(Extracted page text data)

○ ○ ○ ○ ○ ○ ○

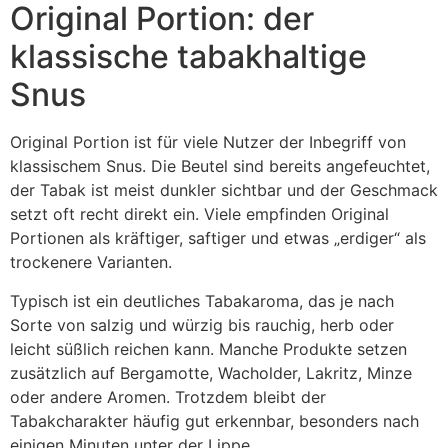
Original Portion: der
klassische tabakhaltige
Snus
Original Portion ist für viele Nutzer der Inbegriff von
klassischem Snus. Die Beutel sind bereits angefeuchtet,
der Tabak ist meist dunkler sichtbar und der Geschmack
setzt oft recht direkt ein. Viele empfinden Original
Portionen als kräftiger, saftiger und etwas „erdiger“ als
trockenere Varianten.
Typisch ist ein deutliches Tabakaroma, das je nach
Sorte von salzig und würzig bis rauchig, herb oder
leicht süßlich reichen kann. Manche Produkte setzen
zusätzlich auf Bergamotte, Wacholder, Lakritz, Minze
oder andere Aromen. Trotzdem bleibt der
Tabakcharakter häufig gut erkennbar, besonders nach
einigen Minuten unter der Lippe.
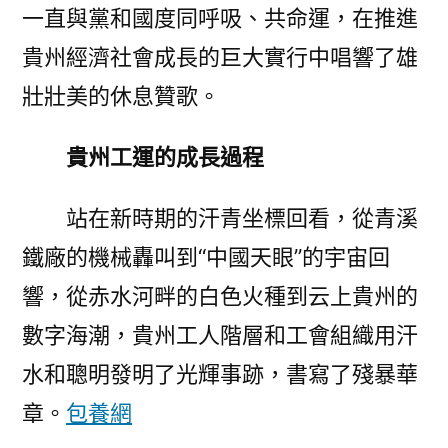
一直與黨和國度同呼吸、共命運，在推進
貴州經濟社會成長的巨大實行中唱響了雄
壯壯美的休息贊歌。
貴州工運的成長過程
站在新時期的汗青坐標回看，從青溪
鐵廠的機械轟叫到“中國天眼”的宇宙回
響，從赤水河畔的白色火種到云上貴州的
數字海潮，貴州工人階層和工會組織用汗
水和聰明發明了光輝事跡，書寫了殘暴華
章。
包養網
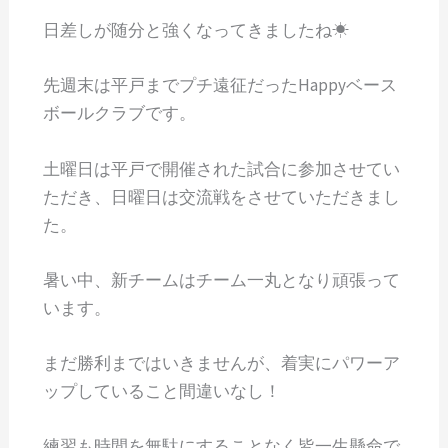
日差しが随分と強くなってきましたね☀
先週末は平戸までプチ遠征だったHappyベース
ボールクラブです。
土曜日は平戸で開催された試合に参加させてい
ただき、日曜日は交流戦をさせていただきまし
た。
暑い中、新チームはチーム一丸となり頑張って
います。
まだ勝利まではいきませんが、着実にパワーア
ップしていること間違いなし！
練習も時間を無駄にすることなく皆一生懸命で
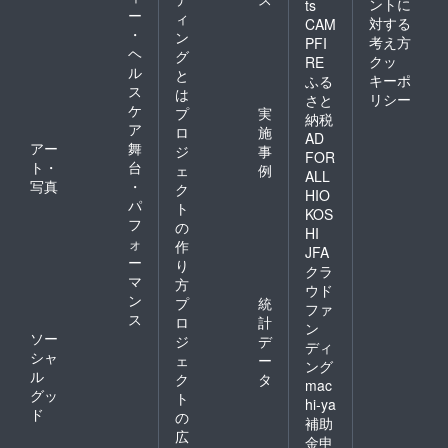
ントに
ts
ー
ィ
対する
CAM
・
ン
考え方
PFI
ヘ
グ
クッ
RE
ル
と
キーポ
ふる
ス
は
リシー
さと
ケ
プ
実
納税
ア
ロ
施
AD
アー
舞
ジ
事
FOR
ト・
台
ェ
例
ALL
写真
・
ク
HIO
パ
ト
KOS
フ
の
HI
ォ
作
JFA
ー
り
クラ
マ
方
ウド
ン
プ
統
ファ
ス
ロ
計
ン
ソー
ジ
デ
ディ
シャ
ェ
ー
ング
ル
ク
タ
mac
グッ
ト
hi-ya
ド
の
補助
広
金申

○ ○ ○ ○ ○ ○ ○

▶ Work to be completed
Pictures stay out; the entries above are to be output exactly as given.

▶ Answer space
Original Portion: der
klassische tabakhaltige
Snus
Original Portion ist für viele Nutzer der Inbegriff von
klassischem Snus. Die Beutel sind bereits angefeuchtet,
der Tabak ist meist dunkler sichtbar und der Geschmack
setzt oft recht direkt ein. Viele empfinden Original
Portionen als kräftiger, saftiger und etwas „erdiger“ als
trockenere Varianten.
Typisch ist ein deutliches Tabakaroma, das je nach
Sorte von salzig und würzig bis rauchig, herb oder
leicht süßlich reichen kann. Manche Produkte setzen
zusätzlich auf Bergamotte, Wacholder, Lakritz, Minze
oder andere Aromen. Trotzdem bleibt der
Tabakcharakter häufig gut erkennbar, besonders nach
einigen Minuten unter der Lippe.
一直與黨和國度同呼吸、共命運，在推進
貴州經濟社會成長的巨大實行中唱響了雄
壯壯美的休息贊歌。
貴州工運的成長過程
站在新時期的汗青坐標回看，從青溪
鐵廠的機械轟叫到“中國天眼”的宇宙回
響，從赤水河畔的白色火種到云上貴州的
數字海潮，貴州工人階層和工會組織用汗
水和聰明發明了光輝事跡，書寫了殘暴華
章。
包養網
日差しが随分と強くなってきましたね☀
先週末は平戸までプチ遠征だったHappyベース
ボールクラブです。
土曜日は平戸で開催された試合に参加させてい
ただき、日曜日は交流戦をさせていただきまし
た。
暑い中、新チームはチーム一丸となり頑張って
います。
まだ勝利まではいきませんが、着実にパワーア
ップしていること間違いなし！
練習も時間を無駄にすることなく皆一生懸命で
ントに
ts
ー
ィ
対する
CAM
・
ン
考え方
PFI
ヘ
グ
クッ
RE
ル
と
キーポ
ふる
ス
は
リシー
さと
ケ
プ
実
納税
ア
ロ
施
AD
アー
舞
ジ
事
FOR
ト・
台
ェ
例
ALL
写真
・
ク
HIO
パ
ト
KOS
フ
の
HI
ォ
作
JFA
ー
り
クラ
マ
方
ウド
ン
プ
統
ファ
ス
ロ
計
ン
ソー
ジ
デ
ディ
シャ
ェ
ー
ング
ル
ク
タ
mac
グッ
ト
hi-ya
ド
の
補助
広
金申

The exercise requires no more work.